Less than 24 hours after being ousted as executive director of the NAACP, the Rev. Benjamin F. Chavis Jr. convened the second session of a black leadership summit yesterday that included few of the national figures who attended the first gathering in June.
Dr. Chavis forged ahead with the meeting without the prestige and money afforded by his former post with the National Association for the Advancement of Colored People. And it showed.
The conference is being held in a meeting room of West Baltimore's Bethel A.M.E. Church, rather than at the NAACP national headquarters. Luminaries such as Congressional Black Caucus Chairman Kweisi Mfume of Baltimore and the Rev. Jesse L. Jackson were absent.
The most recognizeable figure among the 60 people present at the summit's introductory session yesterday afternoon was Nation of Islam leader Louis Farrakhan, who sat by Dr. Chavis' side.
Many of the conferees, who passed a single wireless microphone around the U-shaped meeting tables to introduce themselves, were grass-roots community activists, about a quarter of them from Baltimore. That kind of turnout may not fit many people's definition of a summit, but Dr. Chavis betrayed no disappointment in the gathering.

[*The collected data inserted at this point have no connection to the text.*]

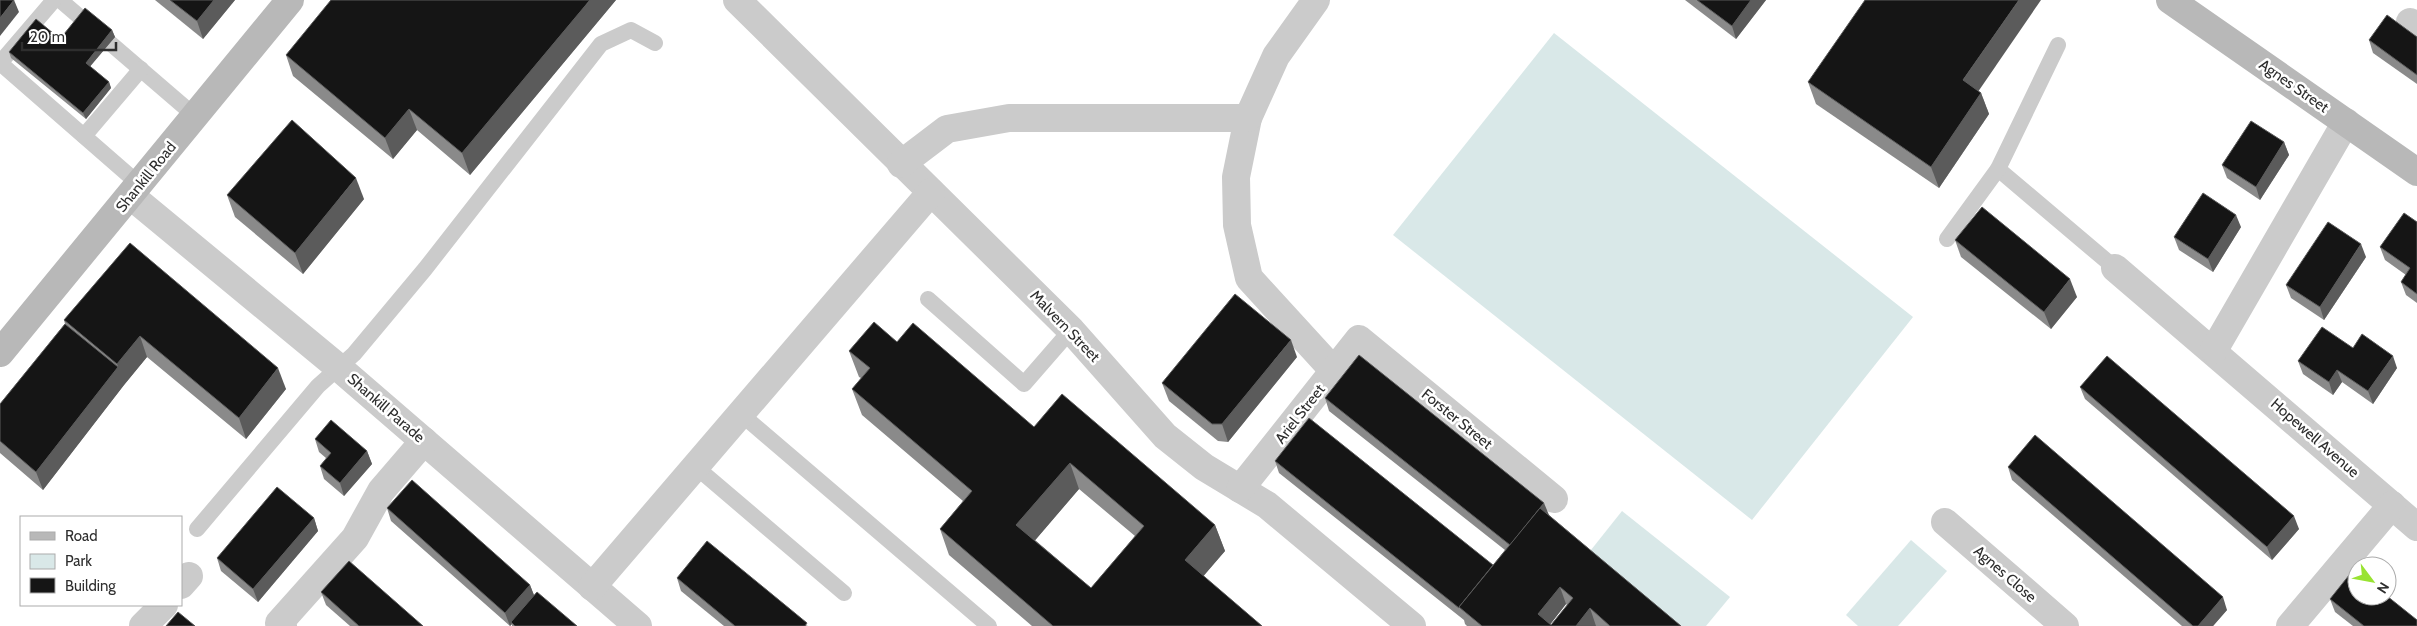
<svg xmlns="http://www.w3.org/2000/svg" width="2417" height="626" viewBox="0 0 2417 626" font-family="Cabin,sans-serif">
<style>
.green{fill:#d9e8e8}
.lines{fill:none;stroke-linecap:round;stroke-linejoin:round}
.lane{stroke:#cbcbcb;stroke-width:16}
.street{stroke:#cbcbcb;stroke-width:28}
.secondary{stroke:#b8b8b8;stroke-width:28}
.wall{fill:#8a8a8a;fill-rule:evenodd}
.shaded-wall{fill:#5b5b5b}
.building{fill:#151515;stroke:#5b5b5b;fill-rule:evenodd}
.labels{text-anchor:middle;stroke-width:5;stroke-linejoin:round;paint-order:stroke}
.street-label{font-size:15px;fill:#2e2e2e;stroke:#fff}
</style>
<rect width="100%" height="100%" fill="#fff"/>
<g class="green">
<path d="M1554 33 1913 317 1752 520 1393 235Z"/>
<path d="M1622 511 1730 597 1706 626H1676L1587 555Z"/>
<path d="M1911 540 1947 571 1898 626H1858L1846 615Z"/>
</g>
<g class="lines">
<g class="lane">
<path d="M60 0 195 116"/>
<path d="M0 63 140 185"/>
<path d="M0 63 54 0"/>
<path d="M84 136 141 69"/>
<path d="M1998 169 2115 268"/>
<path d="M1947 239 1998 169 2058 45"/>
<path d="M928 299 1024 384 1071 330"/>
<path d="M741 414 989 626"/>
<path d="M696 467 844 593"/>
<path d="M197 529 318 386 354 354 425 269 601 44 631 30 655 43"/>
</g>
<g class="street">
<path d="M737 0 1071 330 1165 436 1204 467 1267 505 1412 626"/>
<path d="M2410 22 2417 27"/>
<path d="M1248 118 1236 177 1237 225 1249 278 1334 371"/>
<path d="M901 164 947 129 1009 118H1248L1276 56 1316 0"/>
<path d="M131 196 338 367 638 626"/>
<path d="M2115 268 2417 527"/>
<path d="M2214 350 2346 122"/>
<path d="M1240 489 1359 339 1554 499"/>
<path d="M1945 522 2065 626"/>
<path d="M181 585 189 576"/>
<path d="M592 587 931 192"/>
<path d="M143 626 164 605"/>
<path d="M283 626 279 623 355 538 381 491 424 441"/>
<path d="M2290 626 2392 505"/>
</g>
<g class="secondary">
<path d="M2170 0 2417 172"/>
<path d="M0 353 290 0"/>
</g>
</g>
<g class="wall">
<path d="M155 0H235L203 39Z"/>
<path d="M616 0 470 175 417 130 393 159 293 76 286 55Z"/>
<path d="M1685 0H1766L1736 39Z"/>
<path d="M112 30 115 37 90 66 109 82 111 88 86 119 11 58 9 52 60 39Z"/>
<path d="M2417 37V84L2373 53 2369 40Z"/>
<path d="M1808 82 1978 91 1981 93 1989 114 1939 188 1816 104Z"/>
<path d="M2284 142 2289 155 2260 200 2227 178 2222 165Z"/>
<path d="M227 195 364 199 303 274 235 217Z"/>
<path d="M2417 222V303L2406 295 2401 282 2406 275 2385 260 2380 247Z"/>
<path d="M2241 227 2213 272 2179 250 2174 237Z"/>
<path d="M1955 240 2077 297 2051 329 1961 257Z"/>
<path d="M130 243 286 389 246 439 147 357 124 385 43 490 0 453V404L65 324 64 320Z"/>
<path d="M2366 257 2324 320 2291 298 2286 285Z"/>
<path d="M897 342 1034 427 1215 525 1225 551 1203 576 1262 626H1032L949 555 940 529 963 501 862 415 852 389 861 378 859 377 849 351ZM1079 489 1135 536 1091 588 1035 540Z"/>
<path d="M2353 348 2397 368 2373 404 2342 382 2333 395 2303 374 2298 361Z"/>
<path d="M1297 357 1228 442 1218 441 1169 401 1162 383Z"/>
<path d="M2080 387 2299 529 2272 560 2085 399Z"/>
<path d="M1325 398 1549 515 1681 626H1467L1465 624 1464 620 1279 473 1275 461 1493 565 1505 550 1329 411ZM1566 604 1567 605 1551 625 1550 624Z"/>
<path d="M315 439 367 451 372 464 344 496 324 479 320 466 326 458 319 452Z"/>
<path d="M2008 467 2227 610 2213 626H2182L2012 480Z"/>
<path d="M387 508 530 585 534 595 577 626H512V624L510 626 391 521Z"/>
<path d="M314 518 318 531 258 602 221 571 217 558Z"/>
<path d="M677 578 808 626H724L681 591Z"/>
<path d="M321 592 423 626H350L326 605Z"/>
<path d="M2330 599 2417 626H2353L2335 612Z"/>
</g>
<g class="shaded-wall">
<path d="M14 0 19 12 0 36V18Z"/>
<path d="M214 0H235L203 39 197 21Z"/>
<path d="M590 0H616L470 175 462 153Z"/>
<path d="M1751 0H1766L1736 39 1732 26Z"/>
<path d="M2019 0H2041L1971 102 1963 80Z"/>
<path d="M112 30 115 37 88 69 86 63Z"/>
<path d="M109 82 111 88 86 119 83 113Z"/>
<path d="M1981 93 1989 114 1939 188 1931 167Z"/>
<path d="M409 109 417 130 393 159 385 138Z"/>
<path d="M2284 142 2289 155 2260 200 2256 187Z"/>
<path d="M356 178 364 199 303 274 295 253Z"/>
<path d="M2236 215 2241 227 2213 272 2208 259Z"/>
<path d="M2361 244 2366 257 2324 320 2320 307Z"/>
<path d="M2070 279 2077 297 2051 329 2044 312Z"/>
<path d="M140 336 147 357 124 385 43 490 36 472 118 367 117 364Z"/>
<path d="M1291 340 1297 357 1228 442 1222 424Z"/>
<path d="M2393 356 2397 368 2373 404 2368 391Z"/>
<path d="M278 368 286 389 246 439 239 418Z"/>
<path d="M2337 370 2342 382 2333 395 2329 382Z"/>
<path d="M367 451 372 464 344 496 340 483Z"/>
<path d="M1070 463 1079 489 1026 551 1016 525Z"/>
<path d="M1544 503 1549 515 1510 546Z"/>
<path d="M2294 516 2299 529 2272 560 2267 547Z"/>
<path d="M314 518 318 531 258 602 253 589Z"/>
<path d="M1215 525 1225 551 1195 586 1185 560Z"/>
<path d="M530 585 535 598 511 622 512 624 510 626 505 613Z"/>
<path d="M1560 587 1566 604 1549 626 1538 614Z"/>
<path d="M2223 597 2227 610 2213 626H2198Z"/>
<path d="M1590 608 1596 626H1576Z"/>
</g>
<g class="building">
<path d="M0 0H14L0 18Z"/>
<path d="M170 0H214L197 21Z"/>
<path d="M331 0H590L462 153 409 109 385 138 286 55Z"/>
<path d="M1697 0H1751L1732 26Z"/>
<path d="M1865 0H2019L1963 80 1981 93 1931 167 1808 82Z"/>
<path d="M85 8 112 30 86 63 109 82 83 113 9 52 36 19 60 39Z"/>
<path d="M2387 15 2417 37V75L2369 40Z"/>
<path d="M292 120 356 178 295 253 227 195Z"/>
<path d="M2251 121 2284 142 2256 187 2222 165Z"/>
<path d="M2203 193 2236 215 2208 259 2174 237Z"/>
<path d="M1982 207 2070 279 2044 312 1955 240Z"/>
<path d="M2404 213 2417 222V294L2401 282 2410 268 2380 247Z"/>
<path d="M2328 222 2361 244 2320 307 2286 285Z"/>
<path d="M130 243 278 368 239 418 140 336 117 364 64 320Z"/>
<path d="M1235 294 1291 340 1222 424H1212L1162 383Z"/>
<path d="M874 322 897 342 913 323 1034 427 1062 394 1215 525 1185 560 1262 626H1053L940 529 972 491 852 389 870 368 849 351ZM1070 463 1144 526 1091 588 1016 525Z"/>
<path d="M65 324 118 367 36 472 0 441V404Z"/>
<path d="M2322 327 2353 348 2362 334 2393 356 2368 391 2337 370 2329 382 2298 361Z"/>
<path d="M1359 355 1544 503 1510 545 1325 398Z"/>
<path d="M2107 356 2294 516 2267 547 2080 387Z"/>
<path d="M1309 418 1493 565 1459 607V608L1275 461Z"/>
<path d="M331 420 367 451 340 483 320 466 331 453 315 439Z"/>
<path d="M2035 435 2223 597 2198 626H2193L2008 467Z"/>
<path d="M412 480 530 585 505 613 387 508Z"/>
<path d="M277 487 314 518 253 589 217 558Z"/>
<path d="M1540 508 1681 626H1610L1590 608 1576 626H1482L1459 607ZM1560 587 1573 598 1551 625 1538 614Z"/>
<path d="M707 541 807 623 805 626H735L677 578Z"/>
<path d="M349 561 423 626H359L321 592Z"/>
<path d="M2354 569 2357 571V596H2387L2417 620V626H2364L2330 599Z"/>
<path d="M537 592 577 626H515L511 622Z"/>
<path d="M178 612 195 626H166Z"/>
</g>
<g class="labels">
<g class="street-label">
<text transform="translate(2294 86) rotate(35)" y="5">Agnes Street</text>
<text transform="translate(146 177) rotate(-51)" y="5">Shankill Road</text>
<text transform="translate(1065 326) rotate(46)" y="5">Malvern Street</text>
<text transform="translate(386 408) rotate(41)" y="5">Shankill Parade</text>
<text transform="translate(1300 414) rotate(-52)" y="5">Ariel Street</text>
<text transform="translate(1457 419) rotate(39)" y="5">Forster Street</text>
<text transform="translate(2315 438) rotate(41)" y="5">Hopewell Avenue</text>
<text transform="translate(2005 574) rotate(41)" y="5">Agnes Close</text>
</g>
</g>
<rect x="20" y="516" width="162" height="90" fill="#ffffff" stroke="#ababab"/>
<rect x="30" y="532" width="25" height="8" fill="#b8b8b8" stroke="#ababab"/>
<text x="65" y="541" font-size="15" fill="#2e2e2e">Road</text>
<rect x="30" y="554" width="25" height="15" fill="#d9e8e8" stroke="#ababab"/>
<text x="65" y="566" font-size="15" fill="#2e2e2e">Park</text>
<rect x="30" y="578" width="25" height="15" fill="#151515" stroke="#ababab"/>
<text x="65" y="591" font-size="15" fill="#2e2e2e">Building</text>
<g transform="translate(2372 581) rotate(122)"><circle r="24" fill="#ffffff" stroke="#ababab"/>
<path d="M0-4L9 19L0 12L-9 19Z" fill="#99e332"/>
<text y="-8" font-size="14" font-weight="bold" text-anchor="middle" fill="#2e2e2e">N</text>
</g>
<path d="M22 42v8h94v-8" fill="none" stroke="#2e2e2e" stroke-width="2.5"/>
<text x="30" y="42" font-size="15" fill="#2e2e2e" stroke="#ffffff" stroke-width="4" paint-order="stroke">20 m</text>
</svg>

"[We are here to concentrate], like a laser if you will, on the conditions of our people," Dr. Chavis said. "I already feel that this will not be the last summit."
Behind closed doors
Most of the summit is to be held behind closed doors. There was a public rally at West Baltimore's Enon Baptist Church last night, and a public town meeting is scheduled for tonight at Paul Laurence Dunbar Senior High School in East Baltimore.
The meeting of African-American leaders had been touted by Dr. Chavis and others as one of the top achievements in his brief tenure as head of the NAACP. No one else, they said, had been able to assemble a group of black leaders representing such a wide range of ideologies.
They also were proud that Dr. Chavis had defied critics who were angered that Minister Farrakhan was allowed to attend the first summit. The flap over Minister Farrakhan's presence produced what has become something of a rallying cry for Dr. Chavis:
"Never again will we allow force soutside the African-American community to attempt to dictate who we can meet with, where we can meet and what we can meet about. Never again."
But that defiance eventually contributed to Dr. Chavis' downfall as NAACP executive director.
Some board members said the NAACP's corporate and foundation donors were upset about the overtures to Minister Farrakhan, who they see as an anti-Semite. There also was concern over Dr. Chavis' handling of NAACP funds, because the group is laboring under a nearly $3 million deficit.
For his part, Dr. Chavis has blamed "outside" forces for pressuring the board to fire him.
Speaking on Black Entertainment Television's "Lead Story" program yesterday, he said: "I have considerable evidence that there were groups, organized groups, in New York City and Washington, D.C., some connected with right-wing Jewish groups, some even reactionary African-Americans [that] worked in coalition together to put pressure on the NAACP."
After firing Dr. Chavis on Saturday evening, the NAACP board decided to postpone the summit -- at least one held under its auspices.
"Dr. Chavis had done 90 percent of the work. It made no sense to go ahead if the man with the plan wasn't there," said Ben F. Andrews Jr., vice chairman of the NAACP board.
Summit to go forward
But shortly after NAACP officials announced that the summit was postponed, a sober Dr. Chavis vowed that it would move forward.
And he was true to his word. During brief remarks before yesterday's meeting, he cast himself as a martyr.
"I recall that my election [to the NAACP post] took place on Good Friday in 1993," he said. "Now there's been a crucifixion. But today we celebrate the resurrection."
Dr. Chavis -- who introduced himself as the "convener" of the National African-American Leadership Summit -- said being fired by the NAACP board has left him freer to speak his mind.
"I feel a little liberated right now," he said. "I do not have a straitjacket on. I'm going to speak and act in a way that is solely in the interests of the African-American community."
Support for Chavis
Many of the conferees used their introductory remarks to offer words of support for Dr. Chavis -- and to criticize the NAACP board for removing him.
"The NAACP needs to be torn down and reconstructed," said former Baltimore state Sen. Clarence M. Mitchell III, the son of the late and legendary NAACP lobbyist Clarence M. Mitchell Jr.
He added that Dr. Chavis had "the spirit of the old NAACP that fought the struggle."
Minister Farrakhan did not speak directly to Dr. Chavis' battle with the NAACP board. Instead, he said, the goals of the leadership meeting -- to develop strategies to attack economic and social ills in black America -- are "bigger than any of us as personalities, bigger than any of our organizations."